Он окинул, взглядом улицу — глаза поймали десятка два-три мужчин, женщин, с портфелями, с сумками; издали грохоча приближался трамвай, с тремя пока не нужно светящимися глазами.
— Ползут по улице, расплываются, как… протоплазма. Факт, протоплазма, из тысячи наберется пять-шесть думающих, умеющих осознавать свои чувства и пытаться управлять ими, а у остальных так, неосознанные рефлексы, лягушачьи подрыгиванья. Всё вместе составляет человеческую массу, а каждый в отдельности… гм, а каждый в отдельности, как никак, всё же живой человек. И ничего ты с этим фактом не сделаешь, ибо — человек! И ты, друг, не хватай через край, — мысленно погрозил он самому себе, — в дебри не забирайся. «Всё благо; бдения и сна»… и так далее. А следовательно, и шнапс и прочее в таком роде не такая уж плохая вещь, — усмехнулся Камышов.
Он прошел мимо вокзала, всё еще не отремонтированного после войны, с торчащими в небо полуразрушенными башнями над входом. Вспомнилось, что сегодняшнее настроение, которое Камышов, в шутку называл «философическим», возникло еще утром и весь день он был немного в необычном состоянии.
— С чего, собственно, началось? А, да, письмо с юга… Дремучая эмигрантская история: одни не поладили с другими, а третьи со всеми вместе, в том числе и с самими собой. Монархисты, социалисты, такие, сякие, — механика! А за ней всё та же протоплазма: мелкие честолюбия, желание «играть роль» и вообще безглазость и безликость. Кричат: на бой, на бой, бороться с коммунизмом! А скажи всей этой толпе: пойди — и умри! — мигом в кусты бросятся и — опять единицы останутся… Гм, это что-же, тоже благо? — с сомнением спросил он себя.

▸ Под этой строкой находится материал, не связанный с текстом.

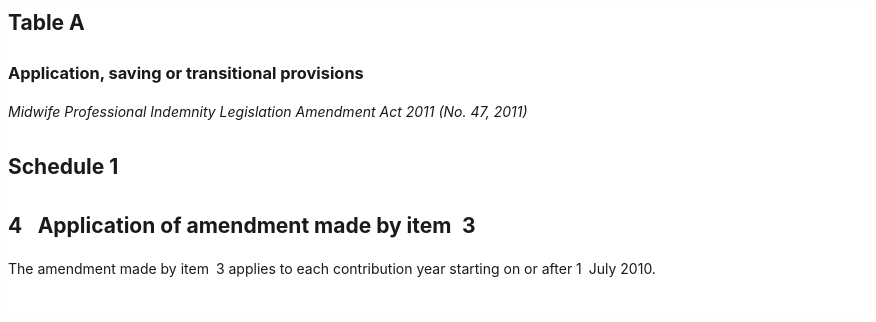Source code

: ## Table A

### Application, saving or transitional provisions

_Midwife Professional Indemnity Legislation Amendment Act 2011
 (No. 47, 2011)_

## Schedule 1

## 4  Application of amendment made by item 3

The amendment made by item 3 applies to each contribution year starting on or after 1 July 2010.

 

Днем, во власти этого настроения, Камышов сказал — одному из своих друзей:
— Вообще говоря, можно подумать, что на свете стало так пакостно, что вполне можно закрыть глаза и бежать, куда попадется. Например, — поехать в Калифорнию апельсины собирать.
— Или репатриироваться, вернуться в СССР? — улыбнулся друг.
В воздухе парило. Дождя не было дня три, но к вечеру с моря наплывала влажная мгла, нагретые камни домов и мостовых превращали влагу в душный пар. Похоже было-что идешь сквозь молочные испарения — и вкус воздуха напоминал тепловатое, начинавшее киснуть молоко.
— Репатриироваться, понятно, пускай дядя репатриируется, — подходя к отелю «Рейхогоф», думал Камышов. — А вот на Донец, рыбку половить, я бы поехал! И с каким бы еще удовольствием! Сидел бы на бережку с утра до вечера и посматривал бы на поплавок и пущай бы ни один чебак не клюнул, леший с ними, с чебаками, только бы на солнышке благорастворение воздухов вдыхать и ни о какой механике не думать! Ух, добре бы было! — даже зажмурился он от удовольствия но тотчас же открыл глаза: у отеля и дальше, перед театром, толпились англичане, можно было на кого-нибудь наскочить.